I have just started complex analysis. I understand Cauchy's integral formula and its differentiation formula, but I do not understand this consequence my professor listed: "The Cauchy differentiation formula $f^{n}(z)=\frac{n!}{2\pi i} \oint \frac{f(\zeta)}{(\zeta -z)^{n+1}}d\zeta$ implies that $|f^{(n)}(z)| \leq n! \frac{M(R)}{R^n}$, where R is any number such that f is analytic anywhere in the disk $| \zeta -z| \leq R$ and M is the maximal value of $|f|$ on the boundary of this disk".

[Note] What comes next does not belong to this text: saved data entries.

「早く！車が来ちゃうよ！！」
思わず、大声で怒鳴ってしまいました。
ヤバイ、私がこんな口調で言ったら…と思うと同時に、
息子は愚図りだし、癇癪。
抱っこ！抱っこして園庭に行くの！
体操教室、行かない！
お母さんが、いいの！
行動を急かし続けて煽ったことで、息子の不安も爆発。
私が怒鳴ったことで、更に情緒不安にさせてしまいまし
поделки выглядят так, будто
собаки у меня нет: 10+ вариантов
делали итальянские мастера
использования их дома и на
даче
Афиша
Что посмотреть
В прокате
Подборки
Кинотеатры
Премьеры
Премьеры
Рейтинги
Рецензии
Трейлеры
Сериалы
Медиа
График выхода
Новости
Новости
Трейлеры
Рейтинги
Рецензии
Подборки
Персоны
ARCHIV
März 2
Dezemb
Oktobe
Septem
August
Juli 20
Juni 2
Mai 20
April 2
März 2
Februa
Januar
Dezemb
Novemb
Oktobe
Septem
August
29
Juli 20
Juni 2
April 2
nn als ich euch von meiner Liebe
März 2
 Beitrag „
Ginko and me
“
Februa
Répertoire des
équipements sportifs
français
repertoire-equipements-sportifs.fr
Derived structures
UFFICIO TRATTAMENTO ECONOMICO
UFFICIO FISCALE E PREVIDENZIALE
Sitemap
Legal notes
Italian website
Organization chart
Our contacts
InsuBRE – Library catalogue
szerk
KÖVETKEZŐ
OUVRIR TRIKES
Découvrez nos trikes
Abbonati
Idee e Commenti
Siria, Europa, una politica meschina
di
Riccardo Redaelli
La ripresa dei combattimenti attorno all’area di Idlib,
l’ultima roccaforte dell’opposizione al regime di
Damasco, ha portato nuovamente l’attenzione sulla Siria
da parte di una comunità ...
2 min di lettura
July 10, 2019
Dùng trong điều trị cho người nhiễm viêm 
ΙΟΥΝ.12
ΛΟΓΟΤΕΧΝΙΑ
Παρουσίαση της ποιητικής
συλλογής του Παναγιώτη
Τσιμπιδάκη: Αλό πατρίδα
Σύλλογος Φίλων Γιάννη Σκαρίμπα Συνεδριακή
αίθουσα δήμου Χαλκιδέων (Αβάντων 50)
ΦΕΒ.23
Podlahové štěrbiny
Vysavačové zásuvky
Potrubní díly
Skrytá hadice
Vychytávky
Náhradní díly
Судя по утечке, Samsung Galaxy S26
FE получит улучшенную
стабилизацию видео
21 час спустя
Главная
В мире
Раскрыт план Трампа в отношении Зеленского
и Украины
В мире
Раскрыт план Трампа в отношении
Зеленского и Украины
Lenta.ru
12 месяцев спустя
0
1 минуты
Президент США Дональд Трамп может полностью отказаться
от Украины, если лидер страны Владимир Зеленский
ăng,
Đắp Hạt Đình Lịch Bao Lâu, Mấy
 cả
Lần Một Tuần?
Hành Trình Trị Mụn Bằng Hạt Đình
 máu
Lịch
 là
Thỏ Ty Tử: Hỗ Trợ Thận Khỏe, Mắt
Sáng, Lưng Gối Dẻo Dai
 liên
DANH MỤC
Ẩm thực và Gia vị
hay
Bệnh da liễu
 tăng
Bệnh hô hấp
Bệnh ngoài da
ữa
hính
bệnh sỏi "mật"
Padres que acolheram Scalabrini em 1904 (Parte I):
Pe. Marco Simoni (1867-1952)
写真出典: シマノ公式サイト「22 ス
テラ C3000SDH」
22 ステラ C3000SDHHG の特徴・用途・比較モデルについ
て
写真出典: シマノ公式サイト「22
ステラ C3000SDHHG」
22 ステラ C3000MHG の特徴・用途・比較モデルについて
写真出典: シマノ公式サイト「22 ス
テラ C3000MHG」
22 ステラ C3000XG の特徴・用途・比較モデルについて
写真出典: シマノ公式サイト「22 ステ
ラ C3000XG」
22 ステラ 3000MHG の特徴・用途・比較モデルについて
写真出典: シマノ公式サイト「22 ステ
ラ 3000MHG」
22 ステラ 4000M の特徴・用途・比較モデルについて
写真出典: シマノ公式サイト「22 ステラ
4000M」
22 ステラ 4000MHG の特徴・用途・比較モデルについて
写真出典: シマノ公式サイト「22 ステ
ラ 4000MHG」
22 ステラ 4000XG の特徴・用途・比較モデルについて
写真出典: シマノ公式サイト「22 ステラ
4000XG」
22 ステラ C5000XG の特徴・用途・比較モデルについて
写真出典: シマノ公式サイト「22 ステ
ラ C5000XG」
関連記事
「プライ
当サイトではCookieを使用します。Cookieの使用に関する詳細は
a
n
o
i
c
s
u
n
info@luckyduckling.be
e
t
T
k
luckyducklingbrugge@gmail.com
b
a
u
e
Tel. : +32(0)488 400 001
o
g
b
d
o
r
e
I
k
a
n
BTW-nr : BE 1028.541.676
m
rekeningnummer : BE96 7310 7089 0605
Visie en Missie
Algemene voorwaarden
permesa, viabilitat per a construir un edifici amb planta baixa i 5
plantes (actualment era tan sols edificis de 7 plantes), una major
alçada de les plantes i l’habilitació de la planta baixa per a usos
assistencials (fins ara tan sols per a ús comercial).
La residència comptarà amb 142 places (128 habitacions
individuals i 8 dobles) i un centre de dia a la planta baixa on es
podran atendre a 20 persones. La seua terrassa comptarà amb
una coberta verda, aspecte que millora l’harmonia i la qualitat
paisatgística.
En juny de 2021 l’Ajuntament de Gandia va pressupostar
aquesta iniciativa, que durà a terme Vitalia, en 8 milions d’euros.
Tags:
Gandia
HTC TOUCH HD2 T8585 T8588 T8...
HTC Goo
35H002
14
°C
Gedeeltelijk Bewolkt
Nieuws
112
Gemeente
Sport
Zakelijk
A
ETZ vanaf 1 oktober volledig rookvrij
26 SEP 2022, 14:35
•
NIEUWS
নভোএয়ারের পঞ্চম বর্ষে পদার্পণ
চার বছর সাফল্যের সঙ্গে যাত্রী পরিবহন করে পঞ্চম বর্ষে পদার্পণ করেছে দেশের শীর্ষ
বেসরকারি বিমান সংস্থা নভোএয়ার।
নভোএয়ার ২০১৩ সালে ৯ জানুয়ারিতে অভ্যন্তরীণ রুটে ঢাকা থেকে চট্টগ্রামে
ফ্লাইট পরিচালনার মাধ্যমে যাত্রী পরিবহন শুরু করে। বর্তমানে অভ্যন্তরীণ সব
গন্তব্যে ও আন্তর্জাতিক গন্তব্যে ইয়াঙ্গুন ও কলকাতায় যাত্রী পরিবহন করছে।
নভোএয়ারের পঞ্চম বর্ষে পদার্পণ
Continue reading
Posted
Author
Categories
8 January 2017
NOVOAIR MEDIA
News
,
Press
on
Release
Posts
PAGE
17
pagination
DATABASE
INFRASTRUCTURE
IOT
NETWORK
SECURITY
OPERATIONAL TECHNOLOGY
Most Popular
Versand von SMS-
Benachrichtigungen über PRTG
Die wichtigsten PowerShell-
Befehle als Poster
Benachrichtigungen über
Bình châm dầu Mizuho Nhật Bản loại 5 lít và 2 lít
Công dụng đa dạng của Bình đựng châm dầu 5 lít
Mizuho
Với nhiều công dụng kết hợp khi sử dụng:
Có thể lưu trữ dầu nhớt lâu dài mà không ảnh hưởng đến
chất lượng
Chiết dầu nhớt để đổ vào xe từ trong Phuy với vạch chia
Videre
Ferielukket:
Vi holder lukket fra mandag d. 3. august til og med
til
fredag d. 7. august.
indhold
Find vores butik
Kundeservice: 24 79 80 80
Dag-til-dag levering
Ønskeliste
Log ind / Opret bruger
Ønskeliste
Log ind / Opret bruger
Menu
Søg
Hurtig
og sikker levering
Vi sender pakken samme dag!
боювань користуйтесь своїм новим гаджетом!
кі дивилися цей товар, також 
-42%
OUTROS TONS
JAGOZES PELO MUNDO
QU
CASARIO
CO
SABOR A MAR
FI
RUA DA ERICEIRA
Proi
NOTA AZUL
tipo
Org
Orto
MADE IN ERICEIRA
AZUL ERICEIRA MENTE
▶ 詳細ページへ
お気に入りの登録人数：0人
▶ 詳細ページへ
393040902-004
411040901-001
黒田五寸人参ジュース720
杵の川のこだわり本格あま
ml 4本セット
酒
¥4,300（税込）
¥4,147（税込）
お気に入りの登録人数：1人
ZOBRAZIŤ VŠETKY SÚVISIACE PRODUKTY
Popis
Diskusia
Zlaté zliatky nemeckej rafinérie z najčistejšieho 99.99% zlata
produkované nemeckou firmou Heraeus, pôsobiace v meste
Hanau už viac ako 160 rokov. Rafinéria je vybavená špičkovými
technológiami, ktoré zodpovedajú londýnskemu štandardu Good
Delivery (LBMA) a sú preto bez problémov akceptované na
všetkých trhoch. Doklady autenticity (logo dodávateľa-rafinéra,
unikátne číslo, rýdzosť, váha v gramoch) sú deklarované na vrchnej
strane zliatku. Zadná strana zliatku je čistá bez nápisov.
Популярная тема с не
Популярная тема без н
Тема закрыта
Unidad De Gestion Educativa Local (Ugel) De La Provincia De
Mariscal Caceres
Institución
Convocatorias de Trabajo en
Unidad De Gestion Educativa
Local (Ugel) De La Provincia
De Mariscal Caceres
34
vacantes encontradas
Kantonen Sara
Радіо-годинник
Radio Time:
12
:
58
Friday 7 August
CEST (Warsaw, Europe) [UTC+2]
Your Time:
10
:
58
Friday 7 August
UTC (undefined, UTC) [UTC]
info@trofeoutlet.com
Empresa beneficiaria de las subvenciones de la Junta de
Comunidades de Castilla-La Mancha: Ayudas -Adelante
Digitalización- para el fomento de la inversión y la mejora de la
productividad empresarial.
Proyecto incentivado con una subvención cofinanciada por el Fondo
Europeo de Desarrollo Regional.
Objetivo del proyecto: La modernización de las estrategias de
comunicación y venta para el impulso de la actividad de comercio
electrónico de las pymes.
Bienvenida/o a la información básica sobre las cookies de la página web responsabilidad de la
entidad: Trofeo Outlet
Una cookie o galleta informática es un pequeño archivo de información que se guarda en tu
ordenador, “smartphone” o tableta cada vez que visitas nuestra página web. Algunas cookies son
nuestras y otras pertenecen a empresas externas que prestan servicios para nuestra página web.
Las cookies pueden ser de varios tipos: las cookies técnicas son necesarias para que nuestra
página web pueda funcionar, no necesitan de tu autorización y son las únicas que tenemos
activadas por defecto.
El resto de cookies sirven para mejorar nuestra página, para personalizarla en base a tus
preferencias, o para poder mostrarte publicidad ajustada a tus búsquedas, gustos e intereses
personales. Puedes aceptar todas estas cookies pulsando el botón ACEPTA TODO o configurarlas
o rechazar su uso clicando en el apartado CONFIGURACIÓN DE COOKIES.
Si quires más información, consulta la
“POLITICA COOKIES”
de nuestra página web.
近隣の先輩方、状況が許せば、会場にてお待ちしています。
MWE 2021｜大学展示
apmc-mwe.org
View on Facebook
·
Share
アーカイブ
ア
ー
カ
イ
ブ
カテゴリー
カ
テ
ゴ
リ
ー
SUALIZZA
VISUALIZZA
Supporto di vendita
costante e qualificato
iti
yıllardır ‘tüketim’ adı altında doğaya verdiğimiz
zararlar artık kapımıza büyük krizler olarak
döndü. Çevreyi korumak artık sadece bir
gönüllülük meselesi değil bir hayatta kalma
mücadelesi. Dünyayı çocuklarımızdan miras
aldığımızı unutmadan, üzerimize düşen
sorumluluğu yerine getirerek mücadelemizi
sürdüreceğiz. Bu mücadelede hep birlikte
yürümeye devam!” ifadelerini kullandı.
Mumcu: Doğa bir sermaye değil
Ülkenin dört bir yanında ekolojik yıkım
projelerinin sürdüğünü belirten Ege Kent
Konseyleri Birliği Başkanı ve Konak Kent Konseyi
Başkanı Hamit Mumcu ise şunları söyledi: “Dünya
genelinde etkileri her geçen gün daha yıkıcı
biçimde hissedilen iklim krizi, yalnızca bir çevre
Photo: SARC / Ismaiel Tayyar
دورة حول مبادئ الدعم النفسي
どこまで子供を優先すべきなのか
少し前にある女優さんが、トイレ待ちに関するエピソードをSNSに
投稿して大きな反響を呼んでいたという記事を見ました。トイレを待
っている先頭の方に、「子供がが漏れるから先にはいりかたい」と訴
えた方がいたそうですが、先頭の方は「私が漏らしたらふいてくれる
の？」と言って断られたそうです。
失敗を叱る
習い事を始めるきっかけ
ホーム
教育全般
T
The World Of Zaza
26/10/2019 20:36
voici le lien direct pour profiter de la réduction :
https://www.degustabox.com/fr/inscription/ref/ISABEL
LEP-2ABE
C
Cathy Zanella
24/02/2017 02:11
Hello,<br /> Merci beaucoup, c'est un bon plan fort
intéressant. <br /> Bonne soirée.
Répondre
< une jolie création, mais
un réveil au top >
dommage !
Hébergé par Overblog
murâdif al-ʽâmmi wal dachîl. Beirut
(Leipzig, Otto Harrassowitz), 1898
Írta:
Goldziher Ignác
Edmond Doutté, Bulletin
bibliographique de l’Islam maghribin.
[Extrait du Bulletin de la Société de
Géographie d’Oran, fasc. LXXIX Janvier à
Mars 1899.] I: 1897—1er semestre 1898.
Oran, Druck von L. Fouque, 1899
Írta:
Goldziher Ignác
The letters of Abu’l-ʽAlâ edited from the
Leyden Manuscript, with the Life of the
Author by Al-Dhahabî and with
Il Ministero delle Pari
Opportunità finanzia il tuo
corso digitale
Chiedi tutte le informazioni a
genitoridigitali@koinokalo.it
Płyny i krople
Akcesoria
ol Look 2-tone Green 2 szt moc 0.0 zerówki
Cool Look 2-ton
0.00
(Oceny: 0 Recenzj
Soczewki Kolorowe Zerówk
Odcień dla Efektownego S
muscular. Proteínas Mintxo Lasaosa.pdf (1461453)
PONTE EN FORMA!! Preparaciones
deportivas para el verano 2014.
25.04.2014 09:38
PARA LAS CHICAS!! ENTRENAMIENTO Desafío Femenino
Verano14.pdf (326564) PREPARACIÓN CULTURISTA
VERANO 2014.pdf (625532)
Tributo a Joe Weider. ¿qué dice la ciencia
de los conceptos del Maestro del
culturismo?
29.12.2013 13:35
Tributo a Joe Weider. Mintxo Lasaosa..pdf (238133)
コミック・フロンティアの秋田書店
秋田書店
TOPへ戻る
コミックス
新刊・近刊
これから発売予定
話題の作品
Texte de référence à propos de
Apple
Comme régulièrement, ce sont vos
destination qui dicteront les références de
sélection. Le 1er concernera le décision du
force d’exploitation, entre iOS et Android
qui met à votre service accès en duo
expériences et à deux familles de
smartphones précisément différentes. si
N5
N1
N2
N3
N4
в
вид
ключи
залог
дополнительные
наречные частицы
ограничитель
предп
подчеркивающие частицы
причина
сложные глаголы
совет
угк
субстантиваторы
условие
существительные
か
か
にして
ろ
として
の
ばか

I understand where the $n!$ comes from. I know that $| \zeta -z| \leq R$ so I would guess that once the integral is done we would have a denominator $(\zeta-z)^n$ which is $\leq R^n$ by what we have said above. For M(R) I am not sure. Once we solve the integral wouldn't we have $f(\zeta)$ elevated to some number? I am a bit confused on this last bit.
Essentially, put the absolute value inside the integral, then in the denominator, $|\zeta-z|=R$, and in the numerator we can bound it by $M_R$, and lastly, integrating around a circle of radius $R$ gives $2\pi R$, hence we have the bound of $\left|\frac{n!}{2\pi i}\right|\cdot \frac{M_R}{R^{n+1}}\cdot 2\pi R=\frac{n!M_R}{R^n}$.
With more details, here it is: you would be integrating along the circle of radius $R$ centered at $z$, so \begin{align} |f^{(n)}(z)|&=\left|\frac{n!}{2\pi i}\int_{|\zeta-z|=R}\frac{f(\zeta)}{(\zeta-z)^{n+1}}\,d\zeta\right|\\ &=\left|\frac{n!}{2\pi i}\int_0^{2\pi}\frac{f(z+Re^{it})}{(Re^{it})^{n+1}}Rie^{it}\,dt\right|\\ &\leq \frac{n!}{2\pi}\int_0^{2\pi}\left|\frac{f(z+Re^{it})}{(Re^{it})^{n+1}}Rie^{it}\right|\,dt\\ &\leq\frac{n!}{2\pi}\int_0^{2\pi}\frac{M_R}{R^n}\,dt\\ &=\frac{n!}{2\pi}\cdot 2\pi \frac{M_R}{R^n}\\ &=\frac{n!M_R}{R^n}. \end{align} The crux of the matter is putting the absolute value inside the integral and using that $M_R$ is an upper bound of $|f|$ on the boundary circle.